Une circonstance, toutefois, troublait à un haut degré l’esprit de M. Swiveller. C’est que la petite servante restait toujours confinée dans les entrailles de la terre, sous Bevis Marks, et n’apparaissait jamais à la surface, à moins que le locataire ne sonnât ; alors elle répondait à l’appel, puis disparaissait de nouveau. Jamais elle ne sortait ni ne venait à l’étude ; jamais elle n’avait la figure débarbouillée ; jamais elle ne quittait son grossier tablier, ni ne se mettait à une fenêtre, ni ne se tenait à la porte de la rue pour respirer une brise d’air ; enfin, elle ne se donnait ni repos ni distraction. Personne ne venait la voir, personne ne parlait d’elle, personne ne songeait à elle. M. Brass avait dit une fois qu’il pensait que c’était « un enfant de l’amour. »

Dans tous les cas, elle ne ressemblait pas à Cupidon, son père. C’était le seul renseignement que Swiveller eût jamais pu attraper sur la jeune captive du sous-sol.

« Il est inutile d’interroger le dragon, pensait un jour Dick, comme il était assis à contempler la physionomie de miss Sally Brass. Je crois bien que si je lui adressais une question à ce sujet, cela romprait notre bonne entente. Je me demande parfois si cette femme est un dragon ou si ce n’est pas plutôt quelque chose comme une sirène. D’abord, elle en a déjà la peau d’écailles. D’un autre côté, les sirènes aiment à se regarder dans le miroir, ce que Sally ne fait jamais ; elles ont l’habitude de se peigner les cheveux, et jamais Sally ne touche à un peigne. Non, décidément, c’est un dragon.

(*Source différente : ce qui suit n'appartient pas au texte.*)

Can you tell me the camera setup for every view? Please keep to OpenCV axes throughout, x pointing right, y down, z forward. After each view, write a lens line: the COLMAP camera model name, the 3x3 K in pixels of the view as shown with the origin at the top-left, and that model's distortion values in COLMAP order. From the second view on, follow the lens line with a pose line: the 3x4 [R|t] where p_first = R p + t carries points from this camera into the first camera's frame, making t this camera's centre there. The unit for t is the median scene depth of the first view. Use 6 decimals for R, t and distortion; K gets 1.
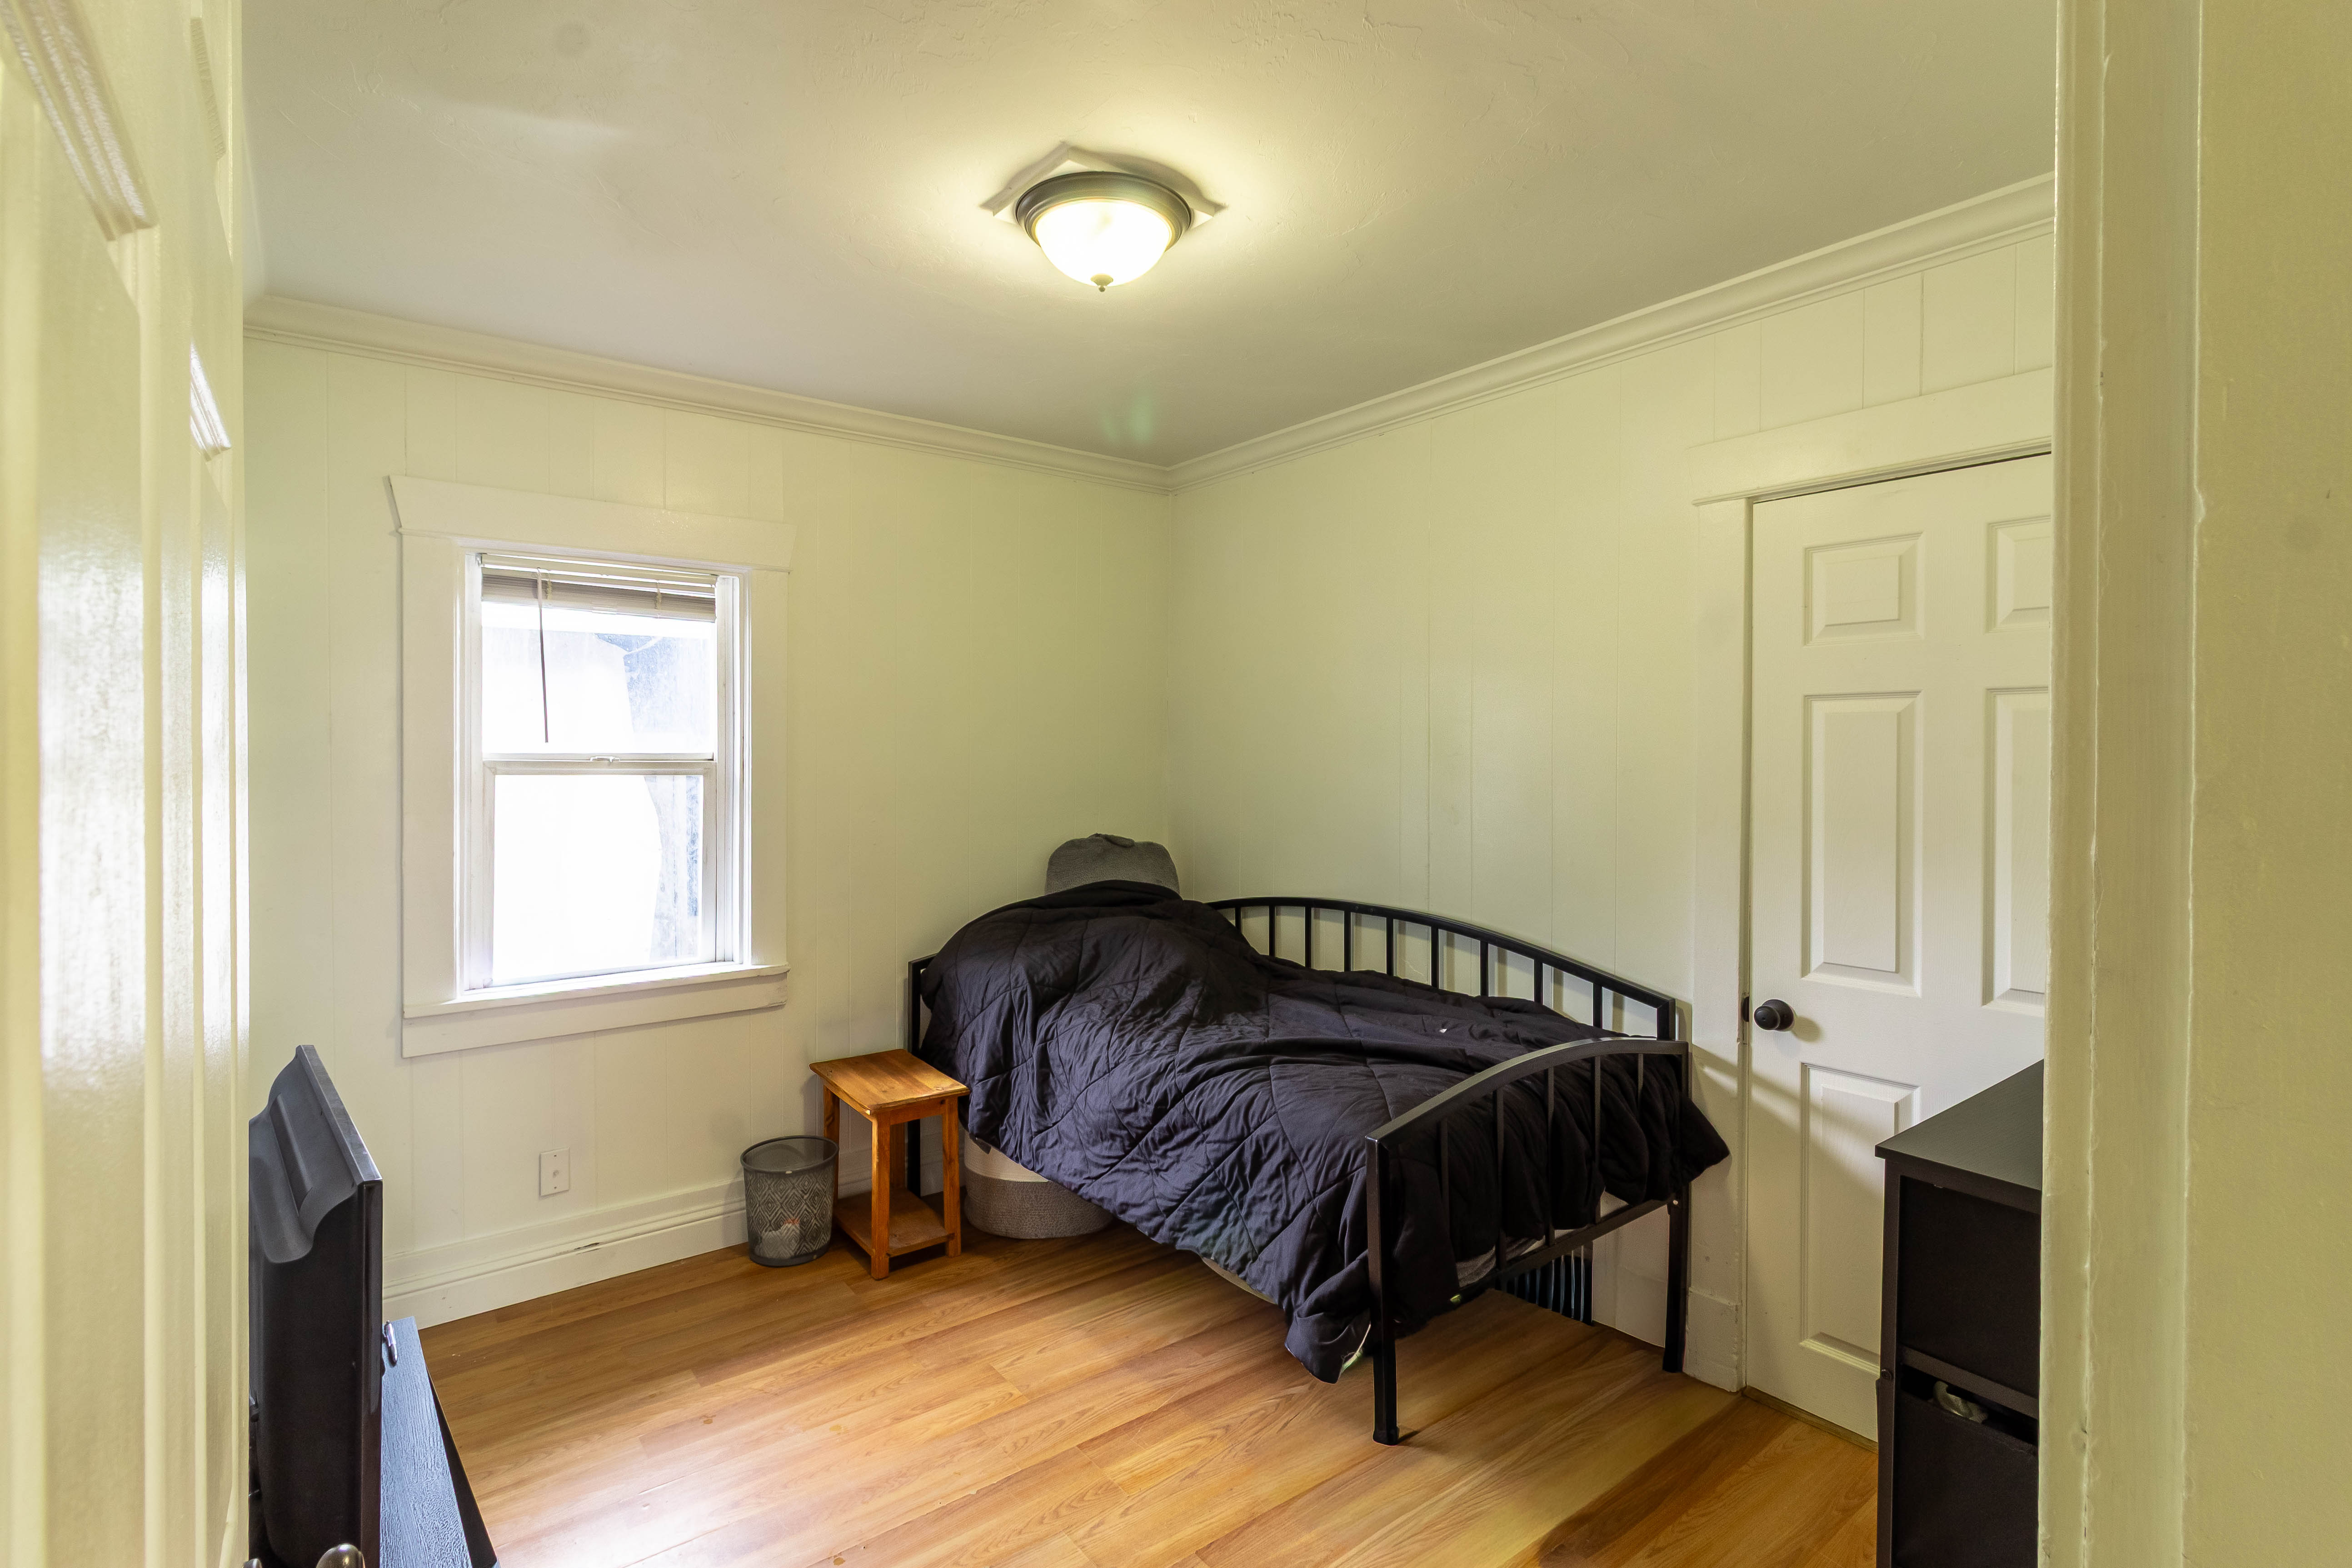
lens RADIAL K [[1094.5, 0, 1146.1], [0, 1094.5, 753.3], [0, 0, 1]] dist [-0.026563, -0.000208]
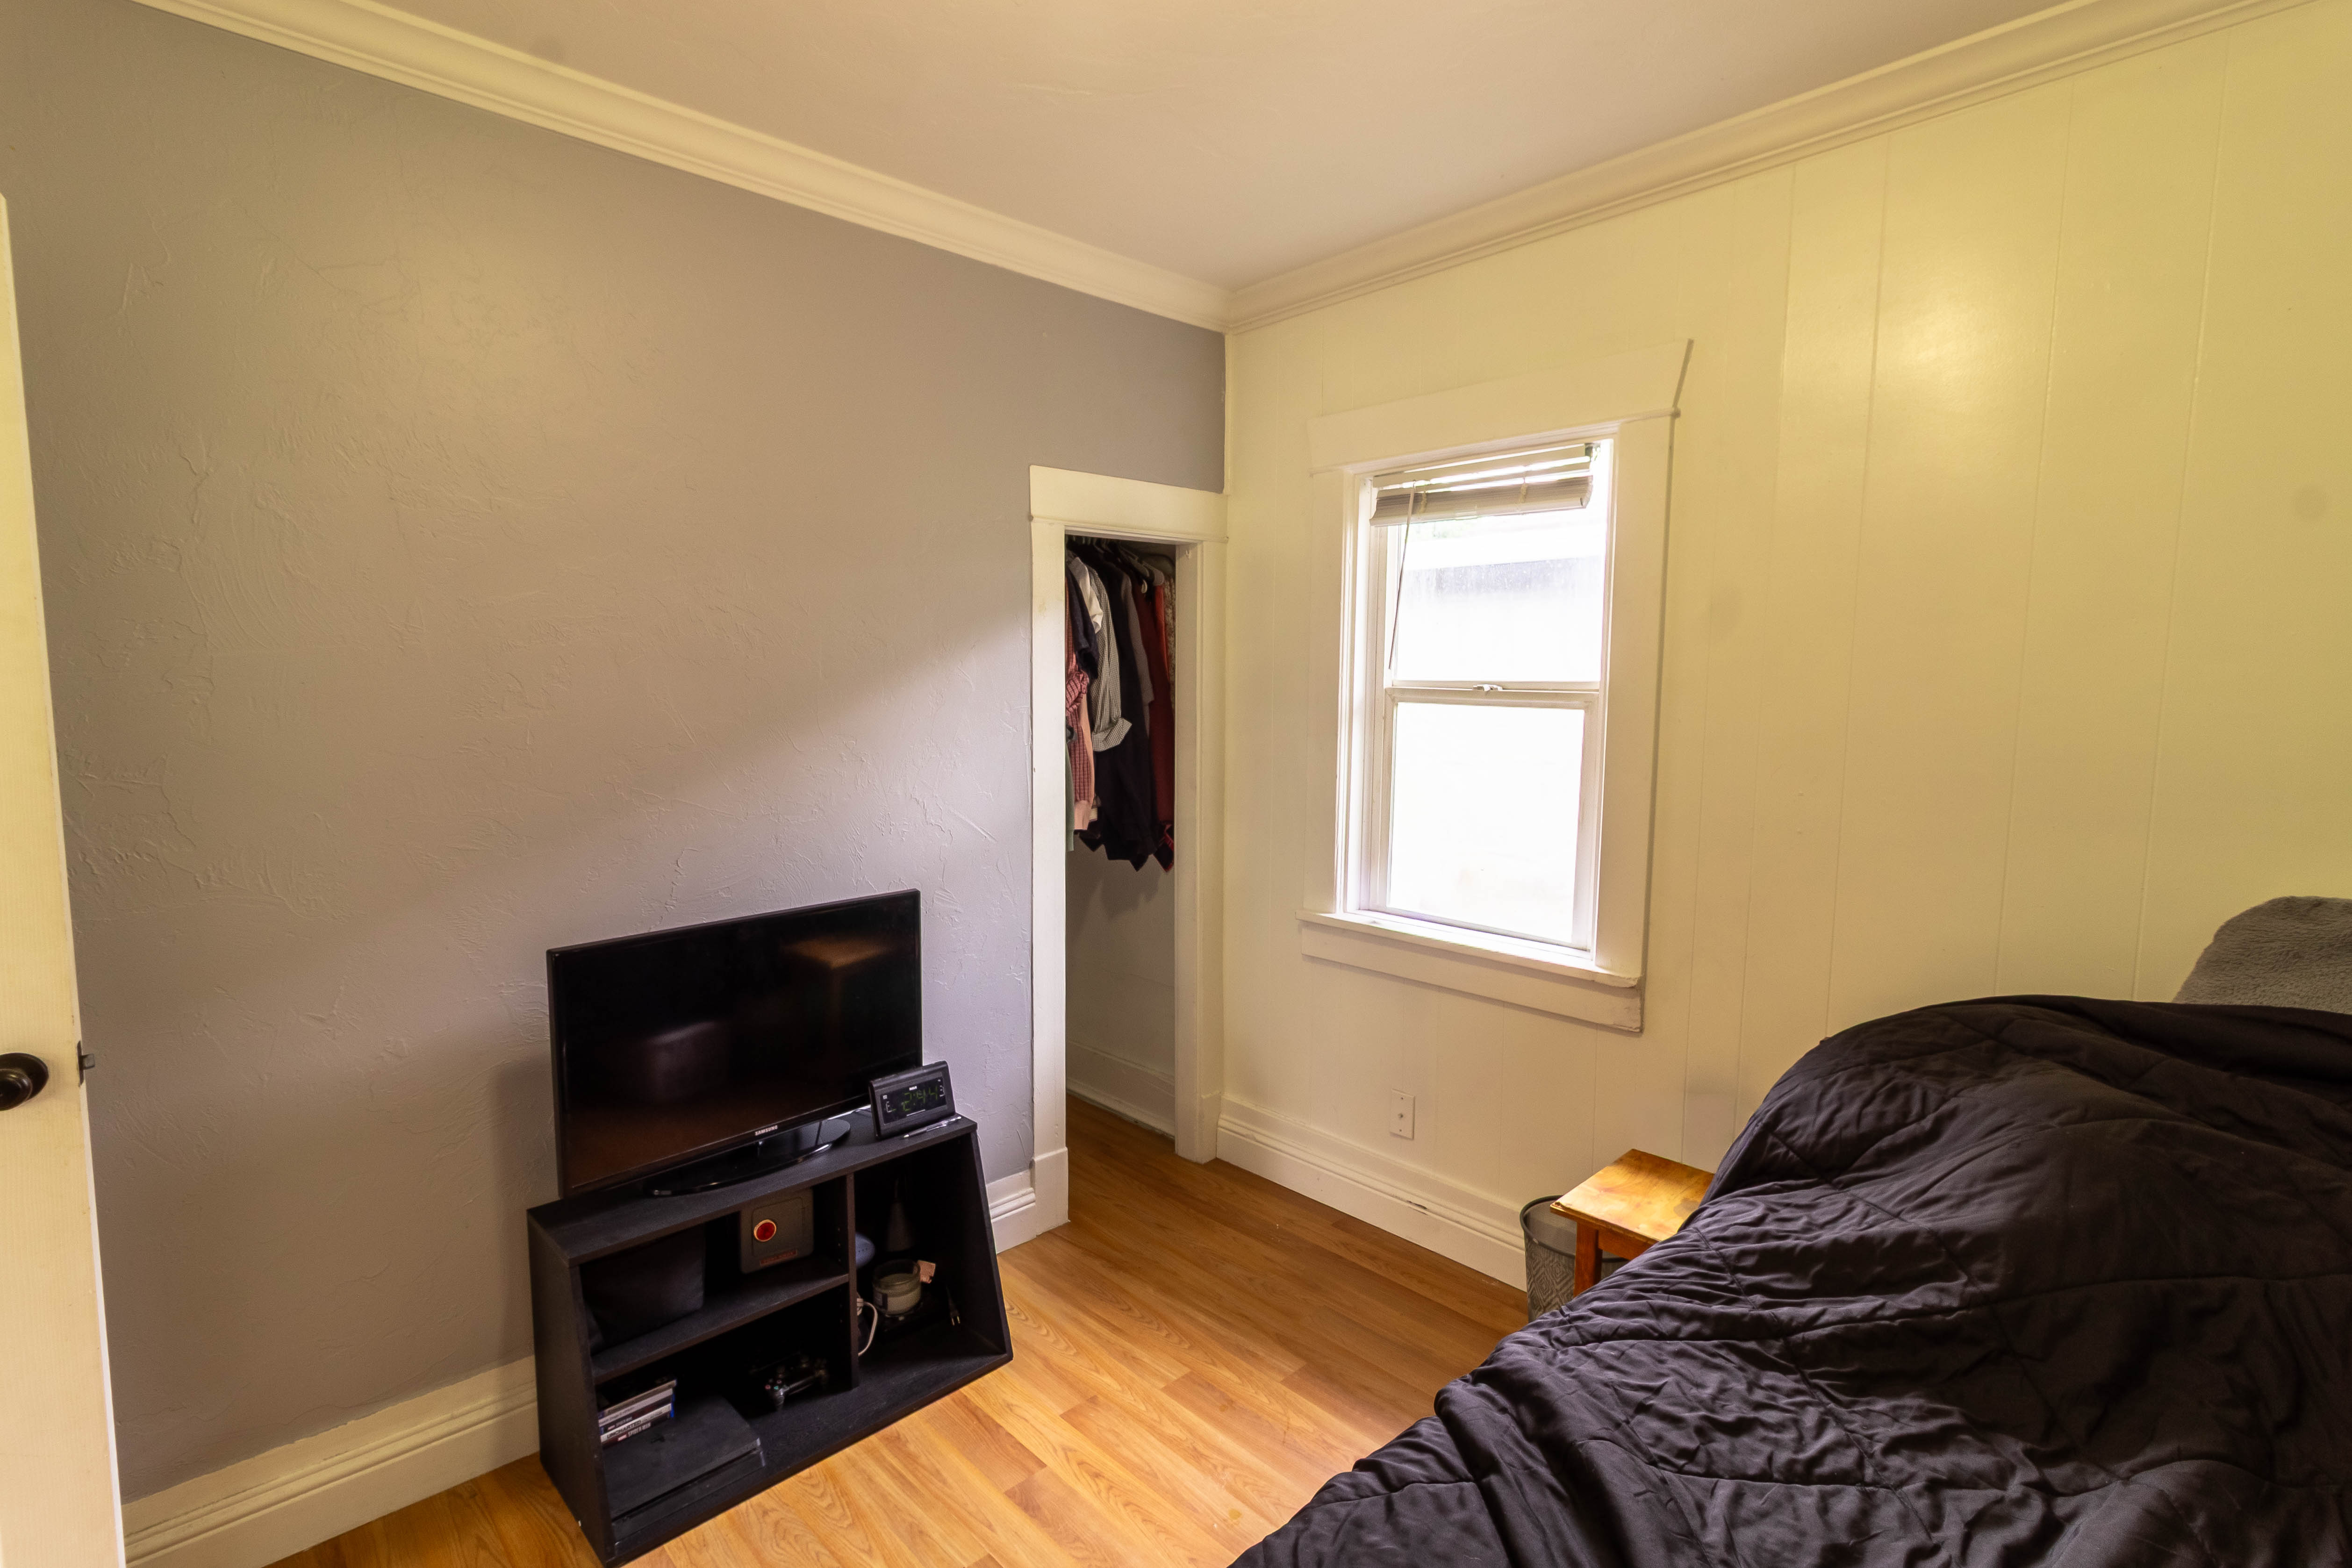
lens RADIAL K [[1107.1, 0, 1180.6], [0, 1107.1, 791.2], [0, 0, 1]] dist [0.002184, 0.000164]
pose [[0.128868, 0.104477, -0.986143, 0.371335], [-0.004651, 0.994487, 0.104754, -0.004570], [0.991651, -0.008913, 0.128644, 0.664896]]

— Où allez-vous, mon vieux camarade ? dit tout haut Richard, au moment où miss Sally, suivant son usage, essuyait sa plume à sa robe verte et quittait son siège.

— Je vais dîner, répondit le dragon.

— Dîner ! … pensa M. Swiveller ; ceci est une autre affaire. Je serais curieux de savoir si la petite servante a jamais rien à manger.